Second, it turns out that MongoDB’s upsert function may not be so reliable - if you run a few upserts at the same time, MongoDB might just insert all the documents. This is probably related to the first issue. This created a problem with the dominator function, as the queue might get confused as to which server is active. This has been resolved by making the serverId field unique.

What’s Next?

As is - the Steve Jobs package does its job, and works seamlessly with Meteor.

I’m excited about transactions coming MongoDB 4.0. Along with Write Concerns, Retryable Writes, and the new storage engine, this can be used to make the queue really reliable. For example:

In some jobs, you might need to run two database operations, such this.replicate and this.success, to successfully resolve the job. It would be nice if the two can be combined to assure that both actions happened successfully.
It could also be helpful in designing a mechanism to keep track of many jobs running across many servers.

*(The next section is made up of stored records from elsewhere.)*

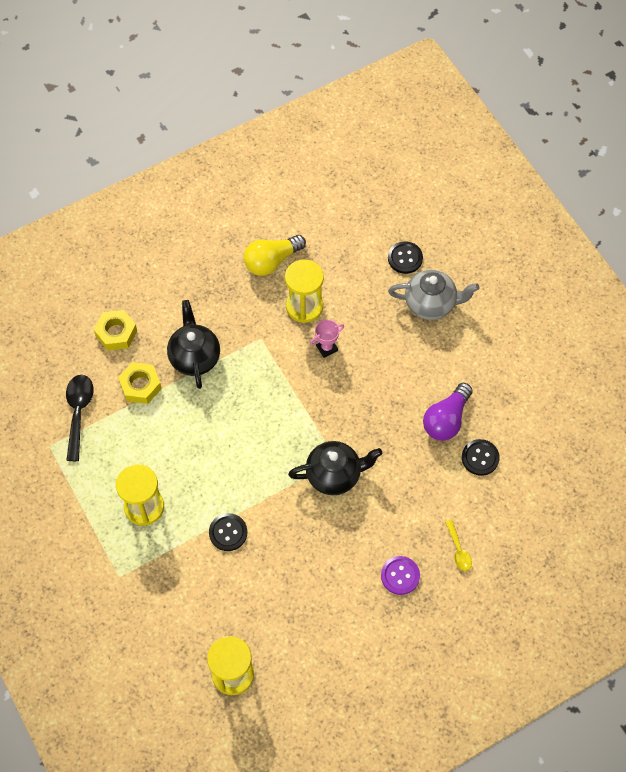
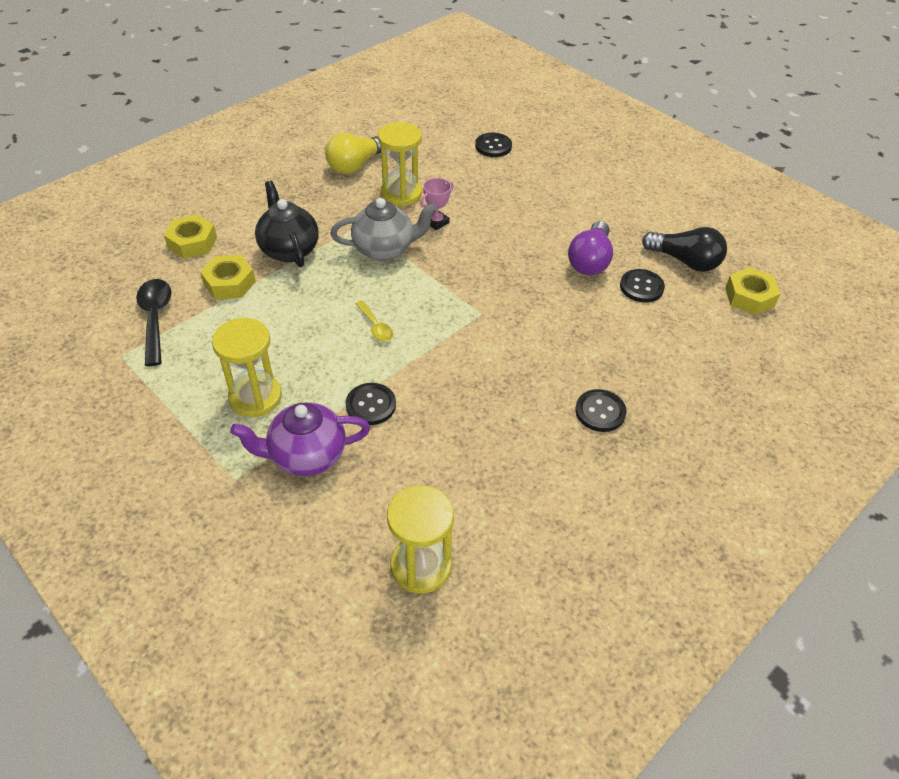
camera: 15 degrees left, 15 degrees down
(172, 568) = (306, 456): none -> purple teapot
(334, 475) = (484, 328): black teapot -> none
(400, 576) = (600, 412): purple button -> black button
(431, 303) = (533, 174): grey teapot -> grey teapot (385, 249)
(458, 550) = (657, 374): yellow spoon -> yellow spoon (376, 326)
(529, 436) = (685, 261): none -> black light bulb
(569, 487) = (749, 297): none -> yellow nut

MongoDB 4.0 is coming this summer, so I will evaluate then whether to keep evolving the project or to simply maintain what it does now. Hopefully, now that MDG has perfected the build tool, it can give its MongoDB packages a couple of upgrades.

The idea is, this could grow into a reliable queue that can run many jobs at once and scale horizontally. It would not be the fastest solution, but it may be so reliable, scalable and developer friendly, that speed would seem overrated. If that were achieved, the next step would be to build an interface and REST API to let anyone run this as a standalone service.

With that said, your help can go a long way! I’m looking for help with the testing strategy, and for scaling the queue to run many jobs at once. If you can help with this, or if you have a different angle, do reach out!

diaconutheodor · June 25, 2018, 10:20am

https://github.com/msavin/SteveJobs..meteor.jobs.scheduler.queue.background.tasks/tree/master/tests does not have automated tests, still won’t reliably use this in any production app. However, I love the initiative! We really really really need a good job mgmt service, this is looking super promising and I absolutely love the retro looking UI.

Please write some good tests! & good job so far.

msavin · June 28, 2018, 10:44am

Try it out - its being downloaded actively and only one minor bug so far

Tests are for amateurs I’m kidding, but I don’t know the first thing about them.

I’m still considering several changes to the package (mainly around creating a collection for each job instead of keeping them in one collection - I suspect it would have long-term performance benefits). Maybe once that’s over someone can help with the testing strategy.

vuhrmeister · June 29, 2018, 6:33pm

Great work, thx. I’m already using it a while, also in production. So far it does it job.

Did you ever thought about using Redis instead of MongoDB?

arggh · July 1, 2018, 8:31am

This package is very well named

msavin · July 6, 2018, 11:32am

I have but it didn’t seem that appealing. Redis persistence and reliability is not that great, and MongoDB just provides a lot more out of the box for that and other things.

In the future, if the package were really optimized, we could query for jobs ahead of time, and keep them an in-memory cache on the server. This can get interesting with Change Streams as well - if a job is canceled on the last minute, the server can be notified.

If performance is really needed, MongoDB also has a memory-based storage engine that can be used.

However, I’m no expert here, and I’m open to being persuaded otherwise.

msavin · January 13, 2019, 3:04pm

Quick update for the v3.1 release:

the internal process which controls which server is active, has been optimized for performance and now automatically purges internal data
new configuration options, most importantly, autoRetry for failed jobs, which is on by default
support for singular jobs, which means the job is only added if there is no pending or failed job with the same arguments
support for unique jobs, which means the job is only added if there is no job with the same arguments

I’m now using the package for hndetox.com, and its working as expected.